Kasus yang mencuat terkait WhatsApp grup “Orang-Orang Senang” dalam perkara di Pertamina menimbulkan pertanyaan mendasar mengenai aspek hukum komunikasi digital dalam korporasi. Dari perspektif hukum perdagangan elektronik dan hukum korporasi, perbincangan di dalam grup tersebut bisa memiliki implikasi serius, terutama dalam hal transparansi, etika bisnis, dan potensi pelanggaran hukum (indikasi korupsi).
Secara hukum, WhatsApp grup sering dianggap sebagai ruang komunikasi privat. Namun, dalam konteks pembuktian perkara hukum, isi percakapan dalam grup dapat menjadi alat bukti elektronik yang sah. Berdasarkan Pasal 5 ayat (1) dan (2) Undang-Undang Informasi dan Transaksi Elektronik (UU ITE), informasi elektronik dan dokumen elektronik memiliki kekuatan hukum yang sama dengan alat bukti lainnya, selama dapat dipertanggungjawabkan secara hukum.
Jika dalam grup tersebut terdapat percakapan yang mengarah pada penyalahgunaan wewenang, gratifikasi, atau persekongkolan dalam proyek di Pertamina, maka isi percakapan tersebut dapat dijadikan alat bukti dalam penyelidikan dan persidangan.
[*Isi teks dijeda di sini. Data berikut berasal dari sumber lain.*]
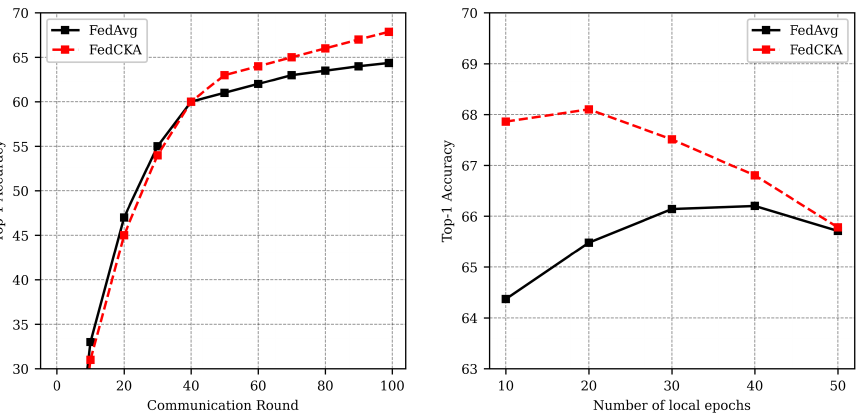
Figure 5. Effects of communication round and local epochs.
Implikasi Hukum dalam Konteks Korporasi
Hukum korporasi dan kepatuhan (corporate compliance) menuntut adanya transparansi dan akuntabilitas dalam pengelolaan perusahaan. Jika percakapan dalam grup WhatsApp tersebut mengarah pada penyimpangan dalam proses bisnis, ada beberapa aturan hukum yang bisa dijadikan dasar pertanggungjawaban, seperti: Pertama, Undang-Undang Nomor 31 Tahun 1999 tentang Pemberantasan Tindak Pidana Korupsi. Jika terdapat indikasi suap atau gratifikasi, maka Pasal 12B UU ini bisa digunakan untuk menjerat pihak yang menerima atau memberi gratifikasi yang terkait dengan jabatan dan bertentangan dengan kewajiban atau tugasnya.
Kedua, Undang-Undang Nomor 40 Tahun 2007 tentang Perseroan Terbatas. Direksi dan komisaris memiliki tanggung jawab fidusia untuk bertindak demi kepentingan terbaik perusahaan. Jika ada keputusan bisnis yang diambil berdasarkan komunikasi dalam grup tersebut dan merugikan perusahaan, maka ada potensi pelanggaran Pasal 97 UU PT terkait prinsip fiduciary duty.
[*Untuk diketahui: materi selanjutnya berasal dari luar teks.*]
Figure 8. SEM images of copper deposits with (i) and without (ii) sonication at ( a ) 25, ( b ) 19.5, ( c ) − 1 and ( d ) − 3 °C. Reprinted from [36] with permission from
Ketiga, Undang-Undang ITE dan KUHP. Jika isi percakapan dalam grup tersebut mengandung unsur pencemaran nama baik atau penyebaran informasi palsu yang merugikan pihak lain, maka dapat dijerat Pasal 27 atau Pasal 28 UU ITE. Selain itu, jika terbukti ada konspirasi untuk melakukan kejahatan, Pasal 55 dan 56 KUHP tentang penyertaan dalam tindak pidana juga bisa digunakan.
Kasus ini seharusnya menjadi peringatan bagi korporasi untuk lebih memperketat kebijakan komunikasi internal. Perusahaan harus memiliki regulasi internal yang jelas terkait penggunaan media sosial dan platform komunikasi digital dalam konteks bisnis. Penggunaan grup WhatsApp oleh pejabat atau pegawai perusahaan sebaiknya tetap dalam koridor profesional dan tidak digunakan untuk membahas hal-hal yang berpotensi melanggar hukum.
WhatsApp grup “Orang-Orang Senang” dalam kasus Pertamina menunjukkan bagaimana komunikasi digital dapat menjadi pedang bermata dua. Di satu sisi, platform ini memudahkan komunikasi, tetapi di sisi lain, dapat menjadi bukti hukum yang mengungkap dugaan penyimpangan.
Dari perspektif hukum, isi percakapan dalam grup ini tidak bisa dianggap sekadar obrolan biasa jika mengandung unsur pelanggaran hukum. Oleh karena itu, pejabat dan pegawai korporasi harus lebih berhati-hati dalam menggunakan media komunikasi digital, terutama dalam konteks bisnis yang melibatkan kepentingan publik dan negara. Jika benar ada percakapan dan atau mengindikasikan WhatsApp grup dibuat dengan tujuan untuk perencanaan korupsi, ini benar-benar parah!